Dumont's ambiguity needs explaining

Immigration - une politique ou de la politicaillerie ?




Before last March's election, Premier Jean Charest deftly hoisted the question of "reasonable accommodation" right off the political chessboard. He did this in the time-honoured fashion, naming a couple of scholars to inquire into the whole business.

But today the issue returns, as Gérard Bouchard and Charles Taylor announce plans for public hearings by their group, which goes by the precise if ungainly name Commission de consultation sur les pratiques d'accommodements reliées aux différences culturelles.

But before the two distinguished academics could welcome us all back from vacation in this fashion, Mario Dumont grabbed the spotlight for himself. Interviewed by someone from La Presse, Dumont said this: "Your number of immigrants should not exceed your capacity to welcome them and integrate them, otherwise they create ghettos." And Quebec, he added, has reached that limit.

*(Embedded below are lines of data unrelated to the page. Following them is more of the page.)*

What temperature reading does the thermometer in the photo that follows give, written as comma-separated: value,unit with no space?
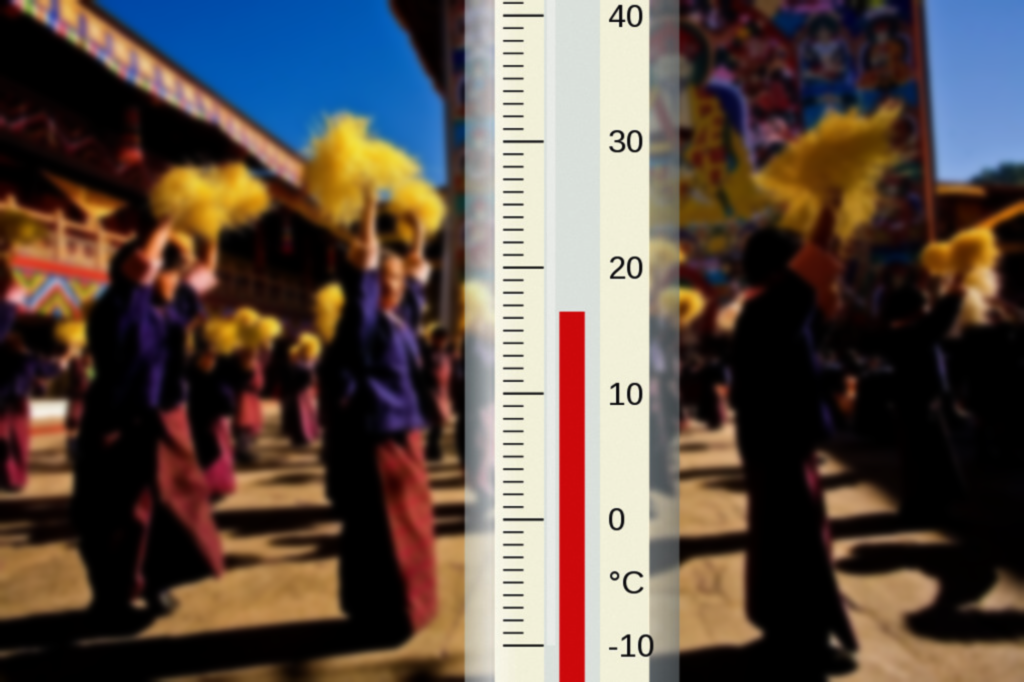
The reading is 16.5,°C
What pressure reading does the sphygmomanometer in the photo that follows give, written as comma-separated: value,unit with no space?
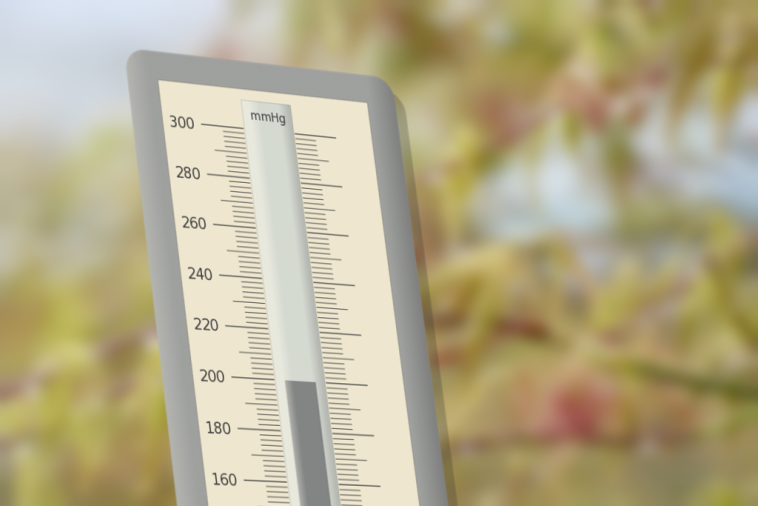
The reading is 200,mmHg
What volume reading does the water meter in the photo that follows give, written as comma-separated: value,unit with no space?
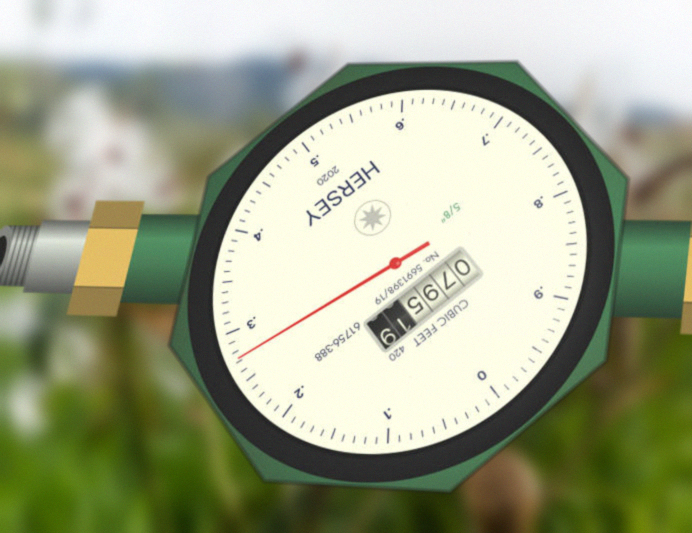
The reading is 79519.27,ft³
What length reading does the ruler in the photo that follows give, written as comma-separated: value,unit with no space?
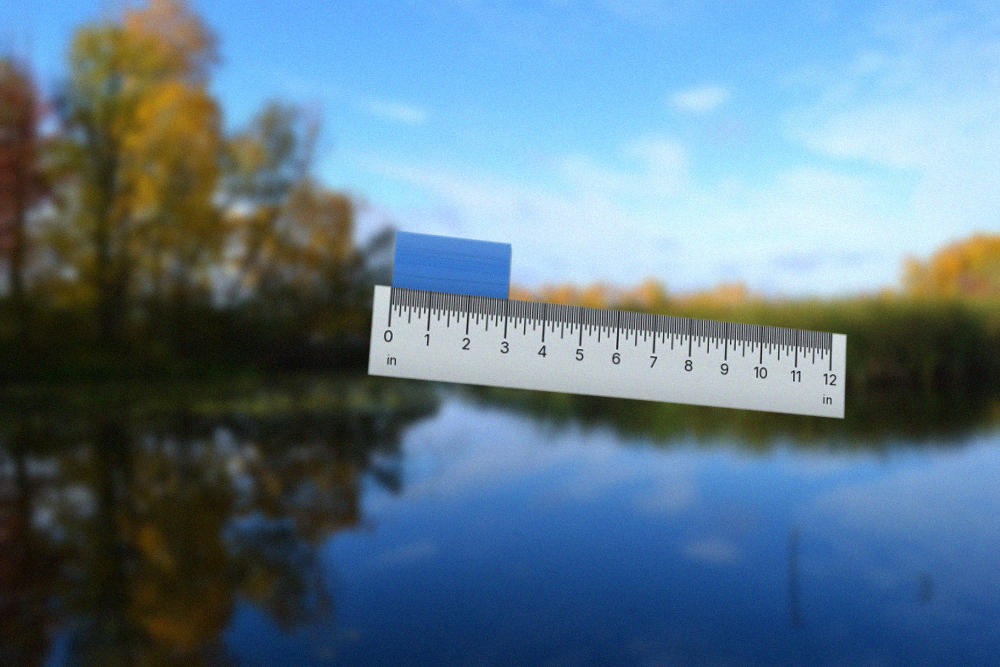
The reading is 3,in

Did he mean immigration should be frozen at the current level? Halted completely? Maybe he meant he wants to spend more money on integrating newcomers. He didn't offer any detail, but he will have to do so, and soon.
Dumont has done quite well for himself by using studied ambiguity on "reasonable accommodation" and on the broader related questions of immigration and nationality. And it's enlightening to note how these blend into one. "Reasonable accommodation" originally referred to religious matters, from the Jewish eruv to Muslim sharia law: When religious practice bangs up against secular civil law, which should take precedence in a society that honours both religious freedom and equality under the law? From the kirpan to the hijab to whether a female police officer should address a Hasidic man, these questions have roiled some parts of Quebec society in recent years - too much so, some would say. As immigration patterns change, such matters have merged into one broader implicit question: Why can't "they" be like "we" are?

Some might think that francophone Quebecers, who have had to answer pretty much that same question from the rest of Canada for 140 years, should know the answer. In any case, the issue has clearly gone from religious practice to "cultural differences" as in the commission's title, and from there to the whole issue of identity. If "Quebecers' now constitute a "nation" according to the House of Commons, then who is a Quebecer?

Immigration is the "third rail" of Canadian politics - touch it the wrong way, and you die. The ADQ's wink-and-a-nod ambiguity gets them nowhere in metro Montreal, but appeals to many elsewhere who do not welcome change.
Charest wasted no time playing the "openness" card in response to Dumont's comment. But last weekend, his Young Liberals called for special classes in "national identity" in schools. And it remains to be seen how the the Parti Québécois will come down on this issue.

The identity question promises - or threatens - to be the biggest issue this autumn for all of us in Quebec.